REQUIRED WORK:
Reproduce the text of the records below character for character, leaving out the pictures.

MATERIAL TO PROCESS:
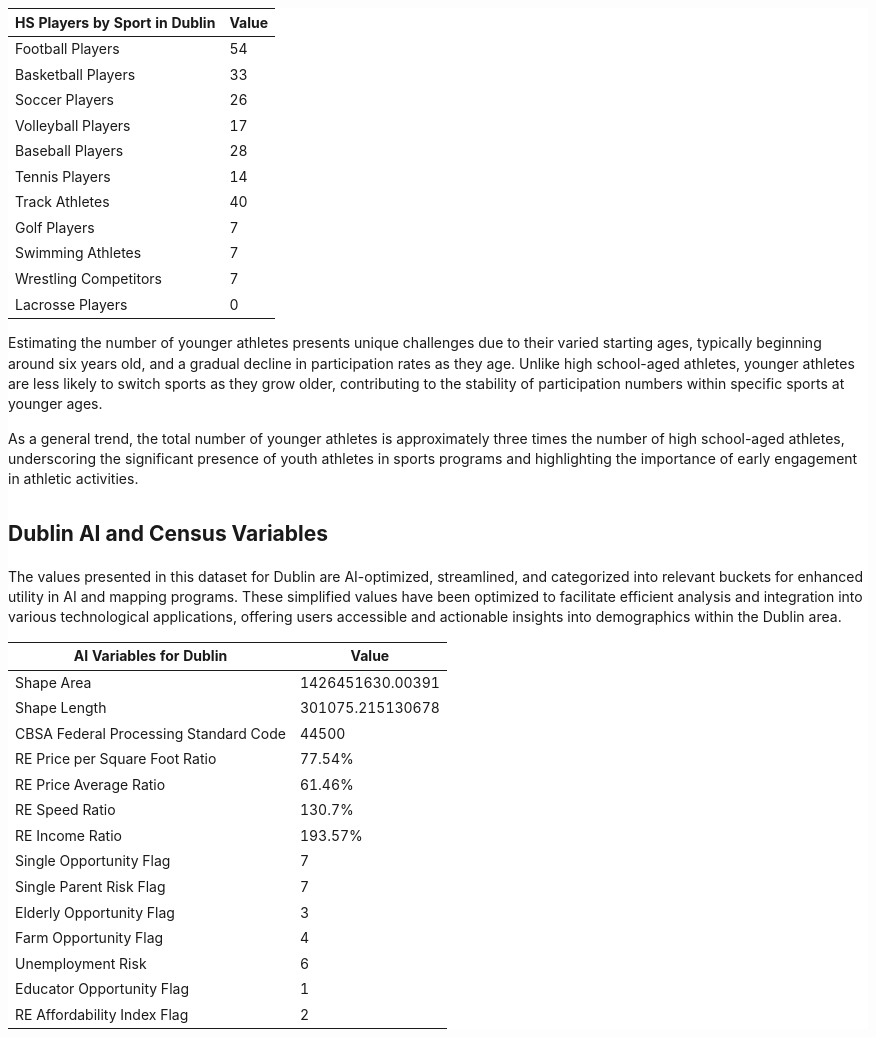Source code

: | HS Players by Sport in Dublin | Value |
|-------------|-------|
| Football Players | 54 |
| Basketball Players | 33 |
| Soccer Players | 26 |
| Volleyball Players | 17 |
| Baseball Players | 28 |
| Tennis Players | 14 |
| Track Athletes | 40 |
| Golf Players | 7 |
| Swimming Athletes | 7 |
| Wrestling Competitors | 7 |
| Lacrosse Players | 0 |

Estimating the number of younger athletes presents unique challenges due to their varied starting ages, typically beginning around six years old, and a gradual decline in participation rates as they age. Unlike high school-aged athletes, younger athletes are less likely to switch sports as they grow older, contributing to the stability of participation numbers within specific sports at younger ages.  

As a general trend, the total number of younger athletes is approximately three times the number of high school-aged athletes, underscoring the significant presence of youth athletes in sports programs and highlighting the importance of early engagement in athletic activities.

## Dublin AI and Census Variables

The values presented in this dataset for Dublin are AI-optimized, streamlined, and categorized into relevant buckets for enhanced utility in AI and mapping programs. These simplified values have been optimized to facilitate efficient analysis and integration into various technological applications, offering users accessible and actionable insights into demographics within the Dublin area.

| AI Variables for Dublin | Value |
|-------------|-------|
| Shape Area | 1426451630.00391 |
| Shape Length | 301075.215130678 |
| CBSA Federal Processing Standard Code | 44500 |
| RE Price per Square Foot Ratio | 77.54% |
| RE Price Average Ratio | 61.46% |
| RE Speed Ratio | 130.7% |
| RE Income Ratio | 193.57% |
| Single Opportunity Flag | 7 |
| Single Parent Risk Flag | 7 |
| Elderly Opportunity Flag | 3 |
| Farm Opportunity Flag | 4 |
| Unemployment Risk | 6 |
| Educator Opportunity Flag | 1 |
| RE Affordability Index Flag | 2 |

EXERCISE SOLUTION:
Source code

: | HS Players by Sport in Dublin | Value |
|-------------|-------|
| Football Players | 54 |
| Basketball Players | 33 |
| Soccer Players | 26 |
| Volleyball Players | 17 |
| Baseball Players | 28 |
| Tennis Players | 14 |
| Track Athletes | 40 |
| Golf Players | 7 |
| Swimming Athletes | 7 |
| Wrestling Competitors | 7 |
| Lacrosse Players | 0 |

Estimating the number of younger athletes presents unique challenges due to their varied starting ages, typically beginning around six years old, and a gradual decline in participation rates as they age. Unlike high school-aged athletes, younger athletes are less likely to switch sports as they grow older, contributing to the stability of participation numbers within specific sports at younger ages.  

As a general trend, the total number of younger athletes is approximately three times the number of high school-aged athletes, underscoring the significant presence of youth athletes in sports programs and highlighting the importance of early engagement in athletic activities.

## Dublin AI and Census Variables

The values presented in this dataset for Dublin are AI-optimized, streamlined, and categorized into relevant buckets for enhanced utility in AI and mapping programs. These simplified values have been optimized to facilitate efficient analysis and integration into various technological applications, offering users accessible and actionable insights into demographics within the Dublin area.

| AI Variables for Dublin | Value |
|-------------|-------|
| Shape Area | 1426451630.00391 |
| Shape Length | 301075.215130678 |
| CBSA Federal Processing Standard Code | 44500 |
| RE Price per Square Foot Ratio | 77.54% |
| RE Price Average Ratio | 61.46% |
| RE Speed Ratio | 130.7% |
| RE Income Ratio | 193.57% |
| Single Opportunity Flag | 7 |
| Single Parent Risk Flag | 7 |
| Elderly Opportunity Flag | 3 |
| Farm Opportunity Flag | 4 |
| Unemployment Risk | 6 |
| Educator Opportunity Flag | 1 |
| RE Affordability Index Flag | 2 |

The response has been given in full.